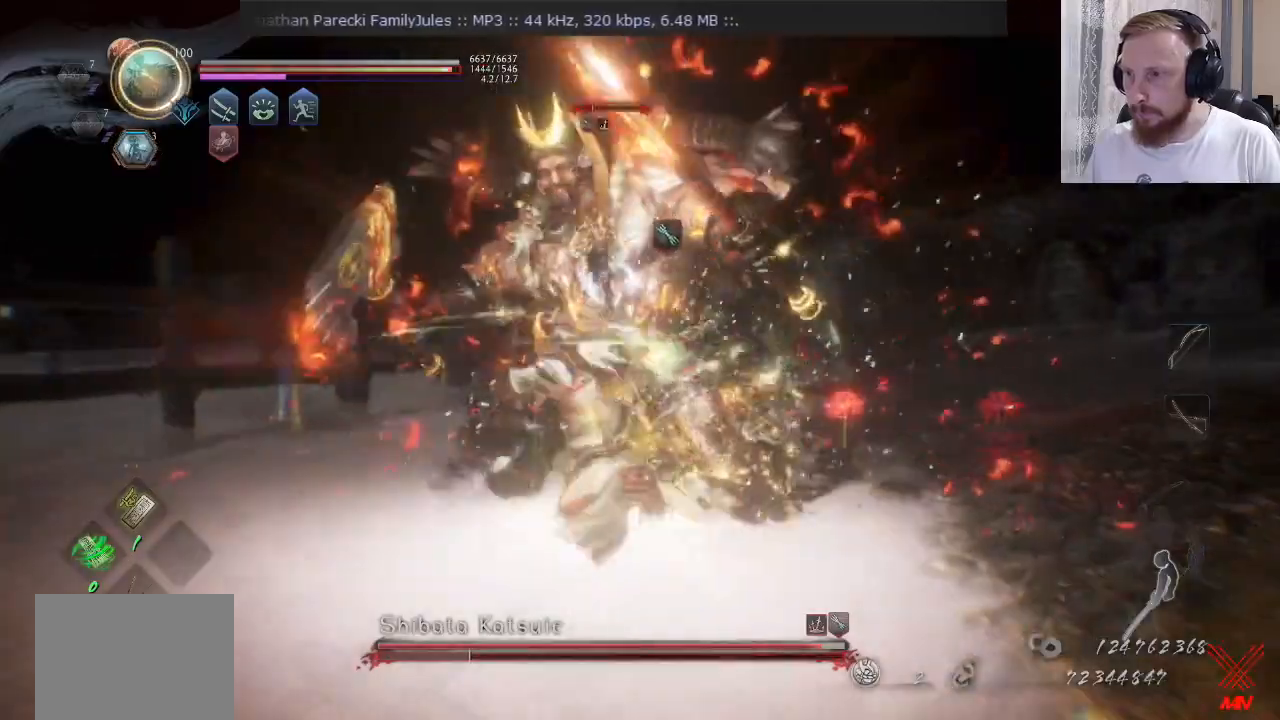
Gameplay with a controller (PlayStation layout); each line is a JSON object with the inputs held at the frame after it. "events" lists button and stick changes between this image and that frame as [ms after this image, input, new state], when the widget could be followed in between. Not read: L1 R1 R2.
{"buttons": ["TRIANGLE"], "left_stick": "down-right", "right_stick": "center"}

· · · ·

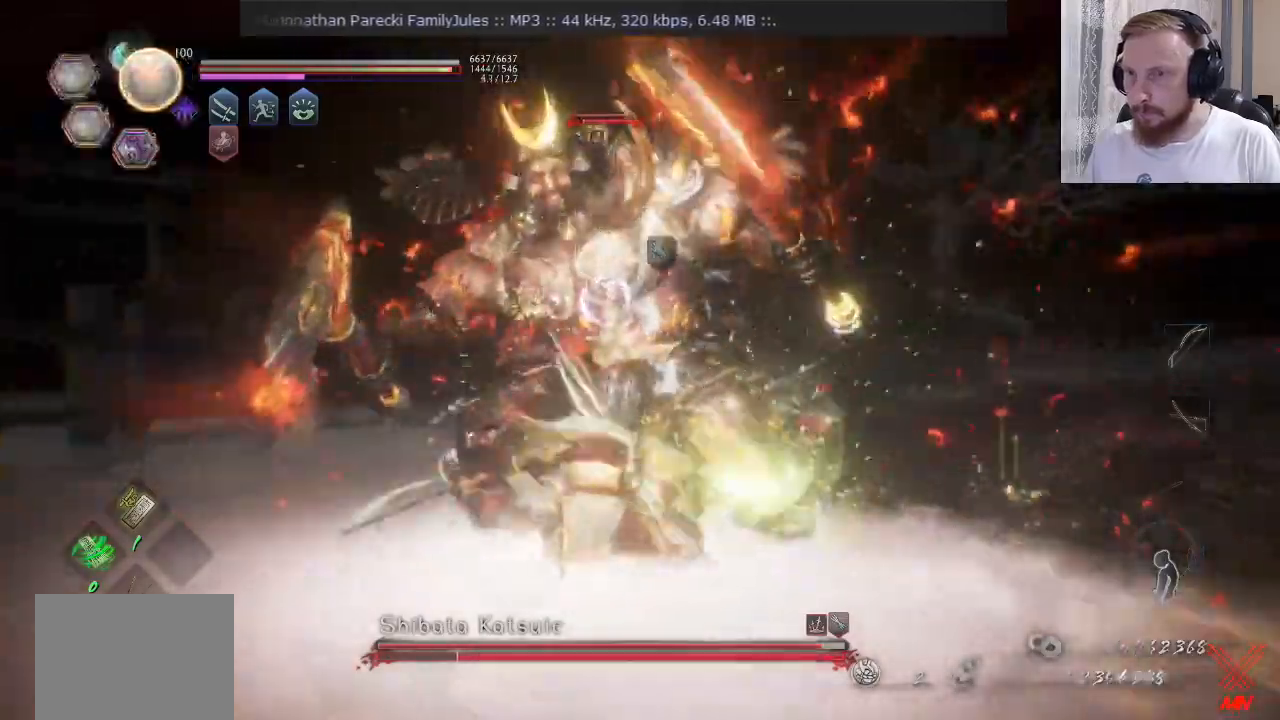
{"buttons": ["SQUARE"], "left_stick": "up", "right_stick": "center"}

· · · ·

| Activity |
Count the lines in the records that contain the word "center", and give only that number.

| Finished exercise |
2